**Task**
Your answer should hold all lines of the entries that include the word "thumb".
#### Records
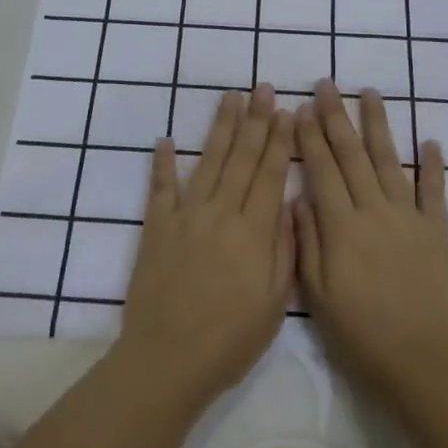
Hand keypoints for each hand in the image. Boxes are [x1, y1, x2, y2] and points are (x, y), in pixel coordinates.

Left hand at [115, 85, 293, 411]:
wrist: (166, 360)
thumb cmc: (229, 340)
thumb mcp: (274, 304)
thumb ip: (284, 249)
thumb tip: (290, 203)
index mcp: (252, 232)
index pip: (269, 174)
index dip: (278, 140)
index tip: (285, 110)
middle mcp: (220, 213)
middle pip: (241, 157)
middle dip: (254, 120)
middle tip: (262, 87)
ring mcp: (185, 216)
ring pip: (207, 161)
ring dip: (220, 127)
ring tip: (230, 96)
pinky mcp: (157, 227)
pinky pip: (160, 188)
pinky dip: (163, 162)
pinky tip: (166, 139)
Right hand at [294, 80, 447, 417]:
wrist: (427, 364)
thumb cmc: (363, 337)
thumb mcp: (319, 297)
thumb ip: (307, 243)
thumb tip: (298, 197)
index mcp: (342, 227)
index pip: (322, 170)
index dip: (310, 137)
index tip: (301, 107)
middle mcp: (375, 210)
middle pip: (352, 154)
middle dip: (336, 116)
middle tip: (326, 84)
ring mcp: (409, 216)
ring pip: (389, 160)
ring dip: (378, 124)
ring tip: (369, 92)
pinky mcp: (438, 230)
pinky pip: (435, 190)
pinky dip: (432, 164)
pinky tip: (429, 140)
########
#### Records
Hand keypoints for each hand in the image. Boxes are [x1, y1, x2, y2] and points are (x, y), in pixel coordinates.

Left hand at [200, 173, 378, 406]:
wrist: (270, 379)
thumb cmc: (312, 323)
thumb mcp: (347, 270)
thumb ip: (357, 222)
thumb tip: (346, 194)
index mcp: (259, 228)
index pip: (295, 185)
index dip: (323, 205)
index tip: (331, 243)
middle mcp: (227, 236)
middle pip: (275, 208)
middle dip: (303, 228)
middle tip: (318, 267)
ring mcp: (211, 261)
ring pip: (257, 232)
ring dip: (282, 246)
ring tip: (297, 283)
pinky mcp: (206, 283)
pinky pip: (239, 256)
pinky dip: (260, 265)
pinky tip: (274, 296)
########
**Your response**
thumb cmc: (229, 340)
thumb mcp: (274, 304)
thumb ip: (284, 249)
thumb tip: (290, 203)
thumb cmc: (363, 337)
thumb mcp: (319, 297)
thumb ip: (307, 243)
thumb tip: (298, 197)
thumb cmc: (312, 323)
thumb mcp: (347, 270)
thumb ip: (357, 222)
thumb tip: (346, 194)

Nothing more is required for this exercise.